How to complete this task:
Write out again the lines from the line with "pinky dip: (545, 665)" up to and including the line with "wrist: (1252, 921)", exactly as they stand below, and skip any picture.

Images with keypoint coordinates
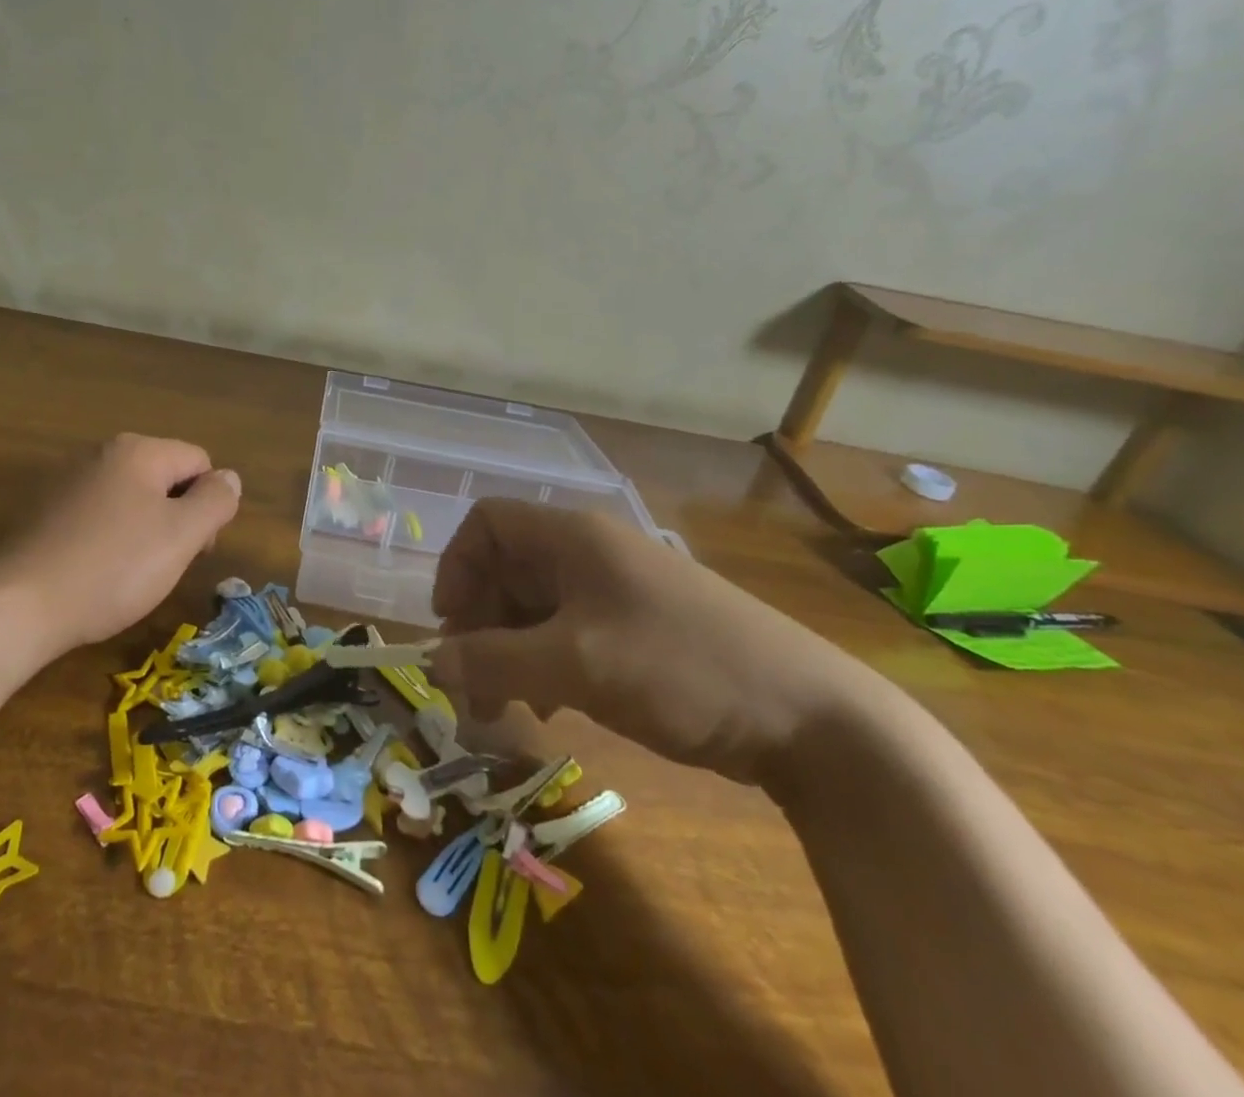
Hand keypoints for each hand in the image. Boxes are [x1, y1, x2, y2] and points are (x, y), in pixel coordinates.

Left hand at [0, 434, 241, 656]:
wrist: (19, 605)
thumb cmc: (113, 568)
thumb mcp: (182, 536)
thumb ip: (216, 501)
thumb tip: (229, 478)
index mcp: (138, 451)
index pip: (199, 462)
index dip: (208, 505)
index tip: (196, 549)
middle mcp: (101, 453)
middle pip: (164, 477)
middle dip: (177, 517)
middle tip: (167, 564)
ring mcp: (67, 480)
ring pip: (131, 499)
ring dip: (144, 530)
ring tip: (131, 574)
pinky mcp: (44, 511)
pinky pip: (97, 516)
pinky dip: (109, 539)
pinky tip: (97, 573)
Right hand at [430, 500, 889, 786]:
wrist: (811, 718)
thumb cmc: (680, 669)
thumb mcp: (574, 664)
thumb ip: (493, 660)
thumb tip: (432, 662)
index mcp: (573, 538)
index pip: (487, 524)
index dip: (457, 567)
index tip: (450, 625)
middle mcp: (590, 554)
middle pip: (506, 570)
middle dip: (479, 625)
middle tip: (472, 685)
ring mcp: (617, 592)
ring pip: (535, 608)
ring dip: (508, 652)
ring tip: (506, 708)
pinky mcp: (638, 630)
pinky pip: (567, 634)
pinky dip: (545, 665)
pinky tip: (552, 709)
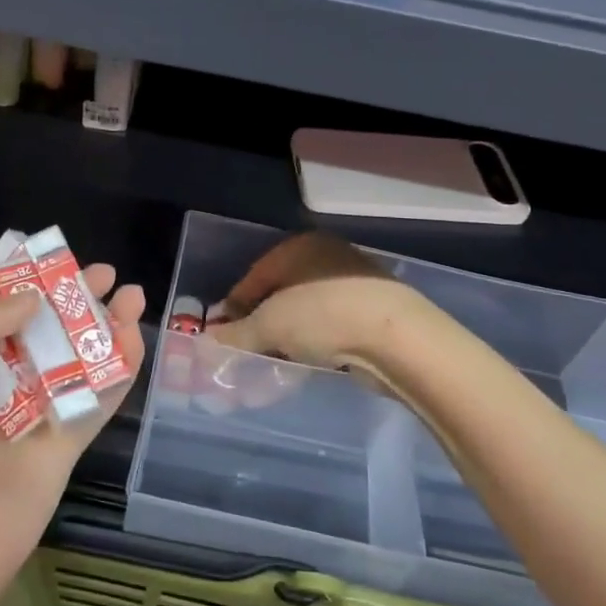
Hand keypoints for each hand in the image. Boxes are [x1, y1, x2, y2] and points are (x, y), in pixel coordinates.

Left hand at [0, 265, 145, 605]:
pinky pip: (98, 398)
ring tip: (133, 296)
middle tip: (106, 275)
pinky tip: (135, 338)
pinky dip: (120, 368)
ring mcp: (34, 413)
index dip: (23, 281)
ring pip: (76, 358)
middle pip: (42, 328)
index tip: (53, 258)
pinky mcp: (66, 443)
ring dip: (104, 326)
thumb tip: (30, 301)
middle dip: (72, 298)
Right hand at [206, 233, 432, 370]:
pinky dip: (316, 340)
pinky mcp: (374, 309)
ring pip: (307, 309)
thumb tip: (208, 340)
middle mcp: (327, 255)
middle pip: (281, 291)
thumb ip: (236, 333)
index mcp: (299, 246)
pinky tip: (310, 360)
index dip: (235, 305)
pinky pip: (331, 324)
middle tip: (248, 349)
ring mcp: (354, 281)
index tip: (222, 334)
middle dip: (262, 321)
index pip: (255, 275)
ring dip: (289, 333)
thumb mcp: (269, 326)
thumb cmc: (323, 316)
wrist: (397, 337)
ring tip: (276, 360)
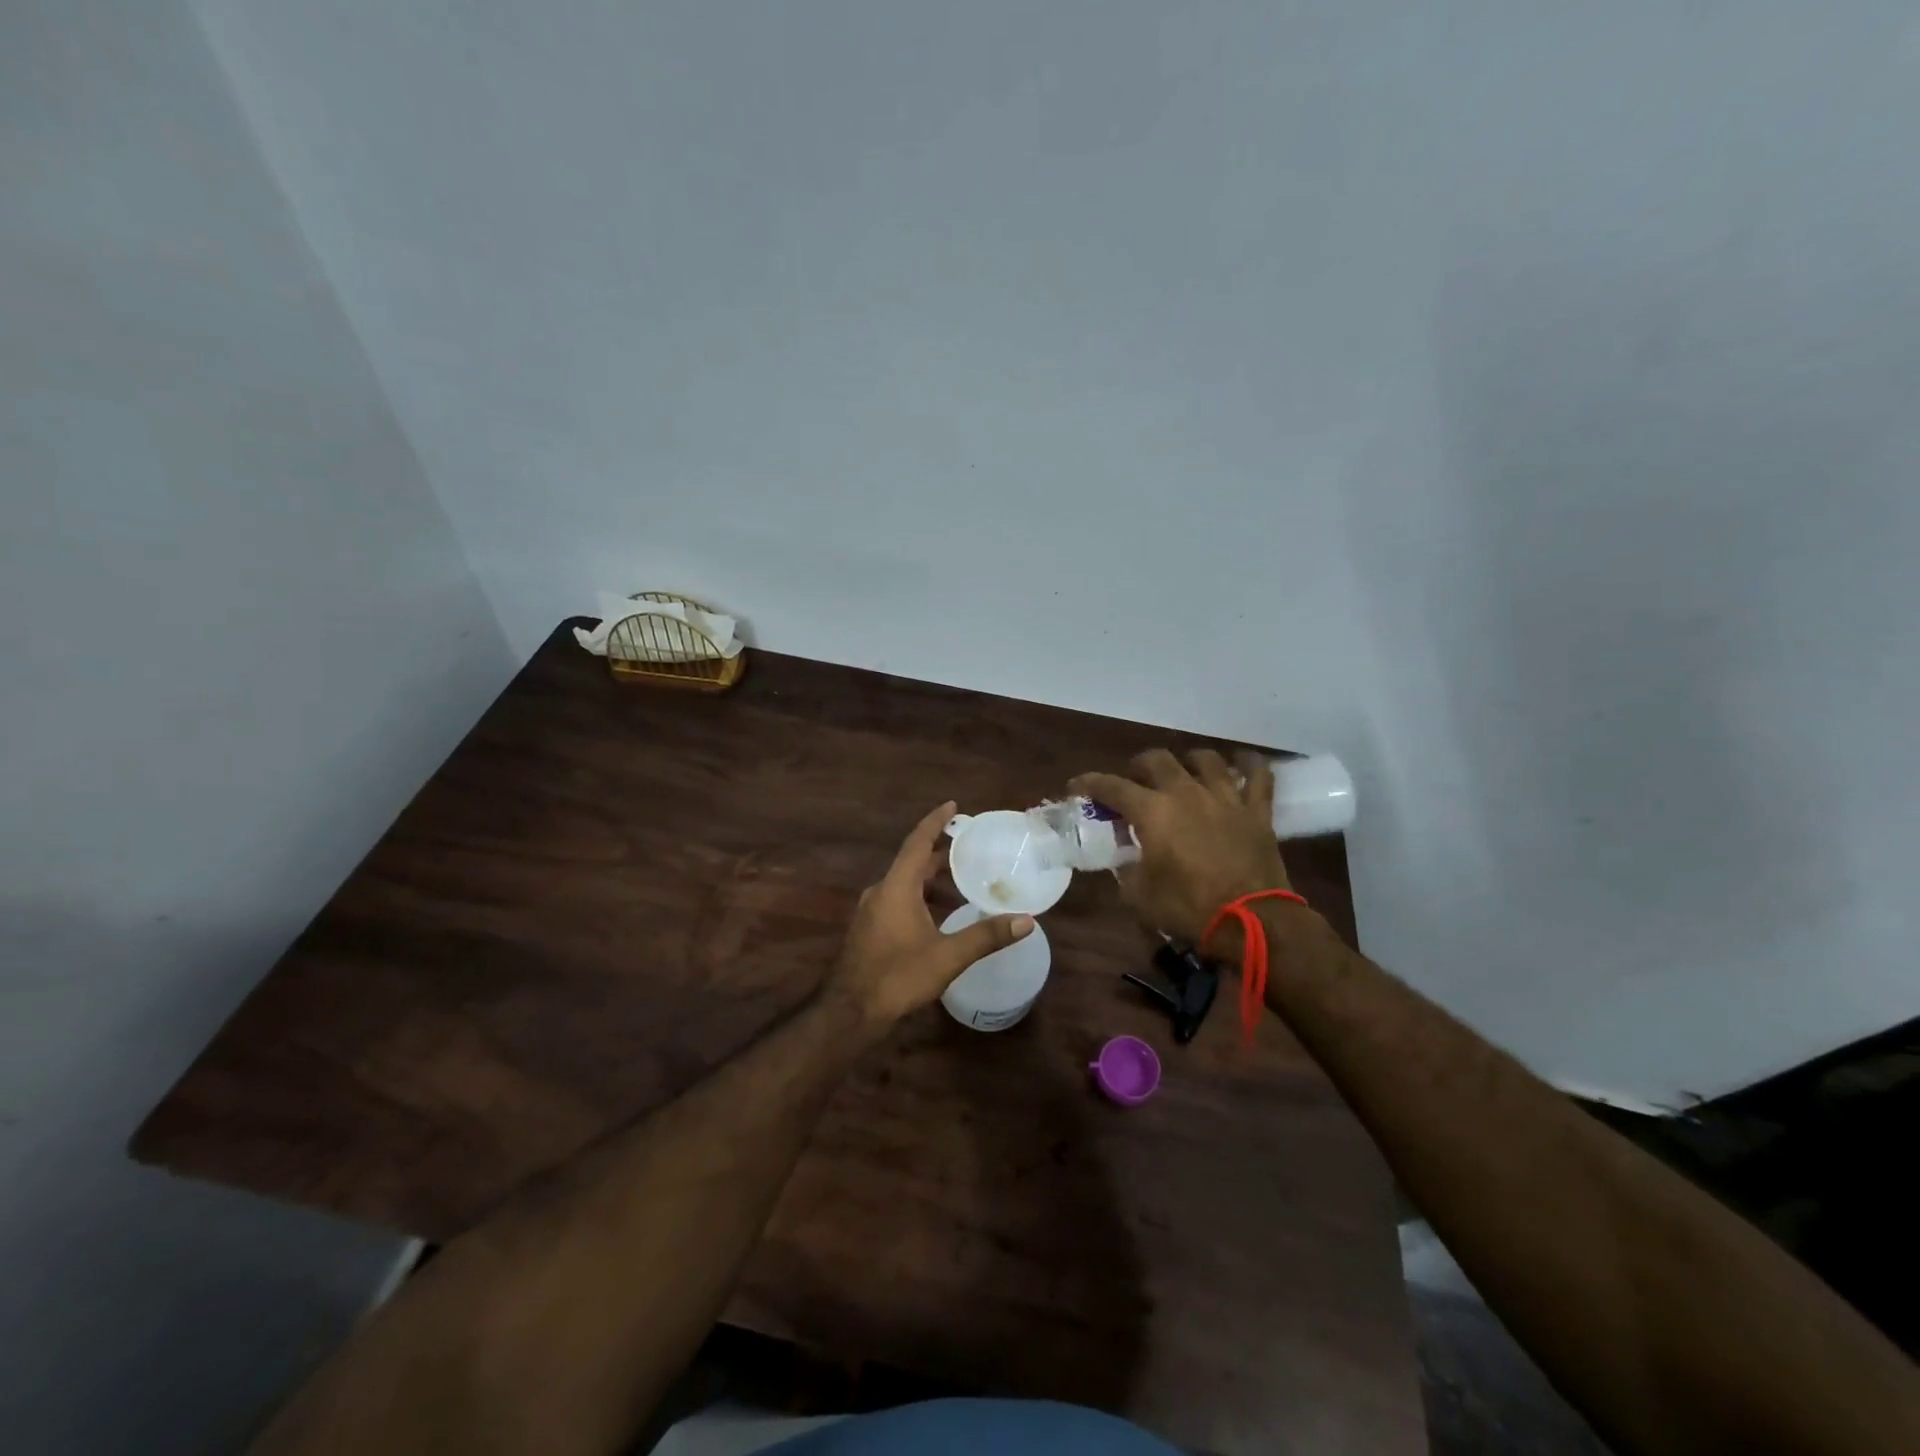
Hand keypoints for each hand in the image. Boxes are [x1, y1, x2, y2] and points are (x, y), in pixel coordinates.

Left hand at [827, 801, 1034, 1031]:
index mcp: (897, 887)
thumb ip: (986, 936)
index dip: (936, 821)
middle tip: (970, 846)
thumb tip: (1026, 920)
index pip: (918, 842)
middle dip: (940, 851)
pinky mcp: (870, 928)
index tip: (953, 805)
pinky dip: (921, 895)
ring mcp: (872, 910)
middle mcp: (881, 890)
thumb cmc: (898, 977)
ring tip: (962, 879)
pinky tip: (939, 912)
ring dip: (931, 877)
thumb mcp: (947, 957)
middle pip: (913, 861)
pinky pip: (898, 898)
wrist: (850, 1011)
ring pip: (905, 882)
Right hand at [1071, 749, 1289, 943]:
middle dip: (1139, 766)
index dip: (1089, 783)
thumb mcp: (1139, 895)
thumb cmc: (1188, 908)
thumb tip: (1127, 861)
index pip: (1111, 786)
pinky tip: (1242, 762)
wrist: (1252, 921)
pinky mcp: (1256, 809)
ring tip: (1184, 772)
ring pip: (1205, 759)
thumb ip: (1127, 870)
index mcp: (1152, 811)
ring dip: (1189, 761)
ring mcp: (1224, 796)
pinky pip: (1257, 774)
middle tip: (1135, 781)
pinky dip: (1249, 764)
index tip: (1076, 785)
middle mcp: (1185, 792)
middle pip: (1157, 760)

Output of the task:
pinky dip: (545, 665)
pinky tip: (552, 709)
Hand keypoints for each hand in the image. Boxes are [x1, y1, x2, y2] and points are (x, y), in pixel coordinates.

Left hand at [0, 265, 145, 605]:
pinky pip: (98, 398)
ring tip: (133, 296)
middle tip: (106, 275)
pinky tip: (135, 338)
pinky dip: (120, 368)
ring mcp: (34, 413)
index dip: (23, 281)
ring pip: (76, 358)
middle pip: (42, 328)
index tip: (53, 258)
pinky mcp: (66, 443)
ring dip: (104, 326)
thumb tip: (30, 301)
middle dip: (72, 298)
Right hand at [206, 233, 432, 370]:
pinky dip: (316, 340)
pinky mcp: (374, 309)
ring pip: (307, 309)
thumb tip: (208, 340)
middle mcp: (327, 255)
middle pip: (281, 291)
thumb ip: (236, 333)
index mcp: (299, 246)
pinky tip: (310, 360)
index dip: (235, 305)
pinky pip: (331, 324)
middle tip: (248, 349)
ring mcp: (354, 281)
index tip: (222, 334)
middle dip: (262, 321)
index pip: (255, 275)
ring dip: (289, 333)
thumb mcp: (269, 326)
thumb cmc: (323, 316)
wrist: (397, 337)
ring tip: (276, 360)
Hand keypoints for each hand in the image. Boxes are [x1, y1, x2, y2] and points are (x, y), in pixel coordinates.

Left hand at [827, 801, 1034, 1031]:
index mcp: (897, 887)
thumb ip: (986, 936)
index dip: (936, 821)
middle tip: (970, 846)
thumb tip: (1026, 920)
index pip: (918, 842)
middle dip: (940, 851)
pinky mcp: (870, 928)
index tip: (953, 805)
pinky dip: (921, 895)
ring mcp: (872, 910)
middle mcp: (881, 890)
thumb cmc: (898, 977)
ring tip: (962, 879)
pinky tip: (939, 912)
ring dip: (931, 877)
thumb mcp: (947, 957)
middle pip: (913, 861)
pinky pip: (898, 898)
wrist: (850, 1011)
ring pip: (905, 882)
Right hand at [1071, 749, 1289, 943]:
middle dip: (1139, 766)
index dip: (1089, 783)
thumb mcp: (1139, 895)
thumb cmc: (1188, 908)
thumb tip: (1127, 861)
index pip: (1111, 786)
pinky tip: (1242, 762)
wrist: (1252, 921)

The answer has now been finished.